What the task requires: The expected answer is a verbatim transcription of the lines below, beginning with the first and ending with the line that holds "Figure 13. Qualitative", without pictures.
+++ Data shown
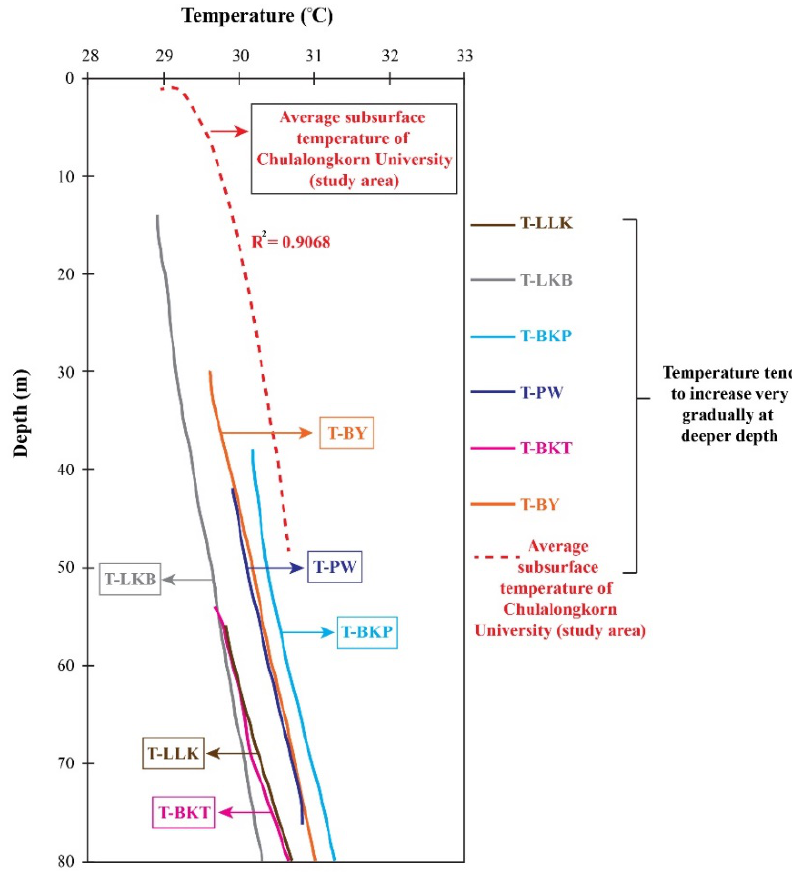
Figure 3. Comparison between well temperature profiles around Bangkok including the study area (data from Uchida et al. [18]).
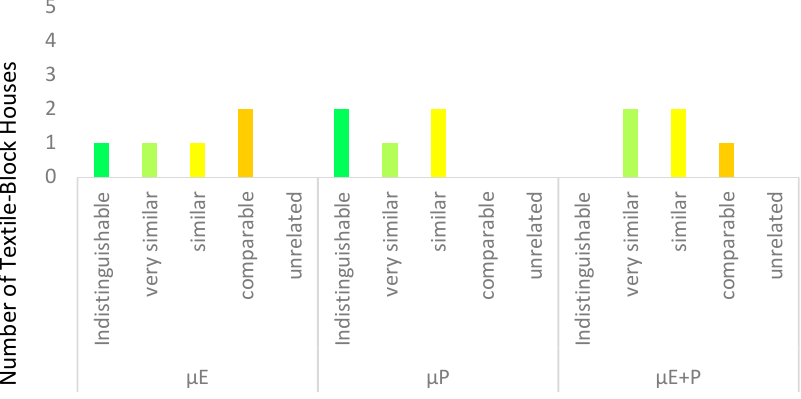
Figure 13. Qualitative comparison of Textile ‐ Block houses and Fallingwater.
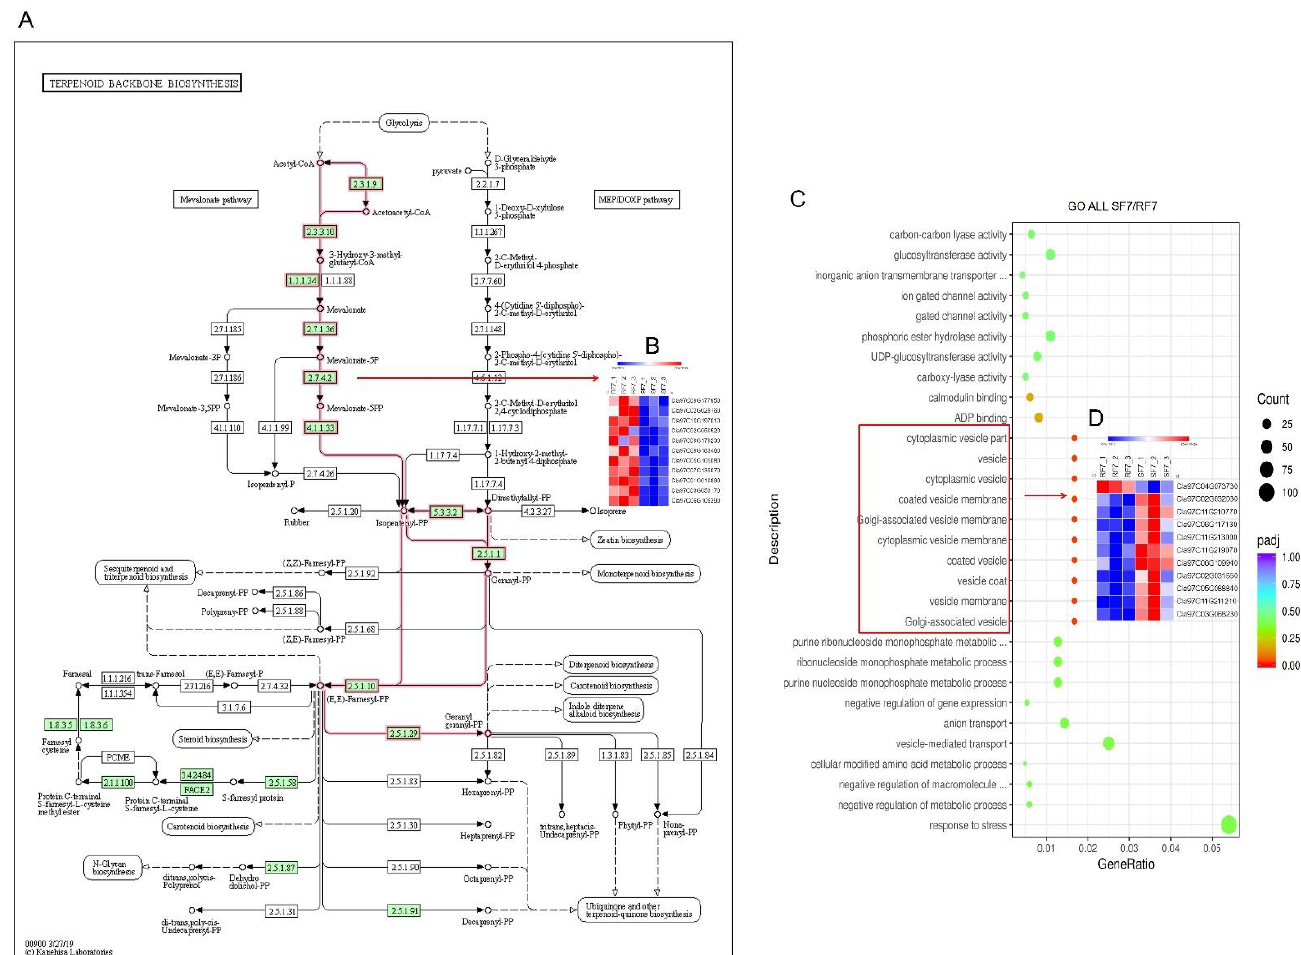
Figure 6. Function enrichment analysis of differential watermelon varieties: ( A ) Different expressed genes in Terpenoid backbone biosynthesis pathways; ( B ) Heatmap of 10 DEGs in Terpenoid backbone biosynthesis pathways; ( C ) All genes GO enrichment significant analysis; ( D ) Heatmap of 11 DEGs in GO enrichment analysis. Note: SF7, Susceptible cultivar +FON, 7 days post inoculation (7 dpi); RF7, Resistant cultivar+FON, 7 days post inoculation (7 dpi). Three independent replicates. Blue bands indicate low gene expression and red bands high gene expression.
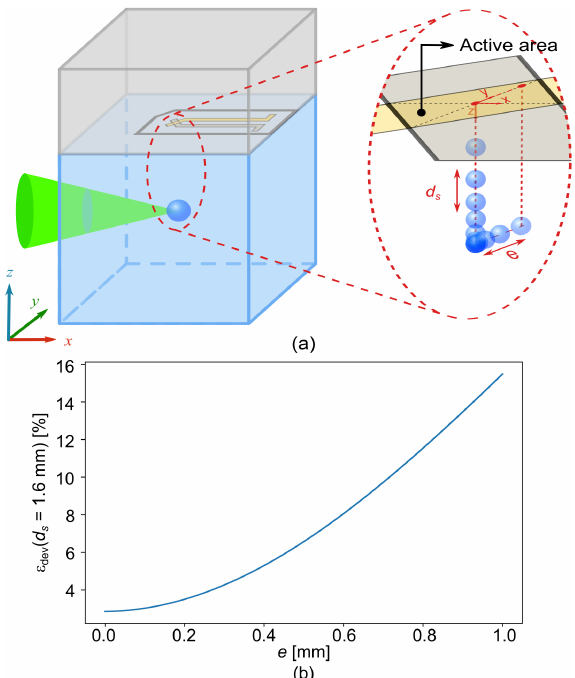
Figure 11. ( a ) Schematic of the bubble center and the PVDF active zone relative position. ( b ) Error in pressure due to the deviation ε dev with a constant standoff distance d s = 1.6mm for different deviation distance e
++++++
Result of the task:
Figure 3. Comparison between well temperature profiles around Bangkok including the study area (data from Uchida et al. [18]).
Figure 13. Qualitative comparison of Textile ‐ Block houses and Fallingwater.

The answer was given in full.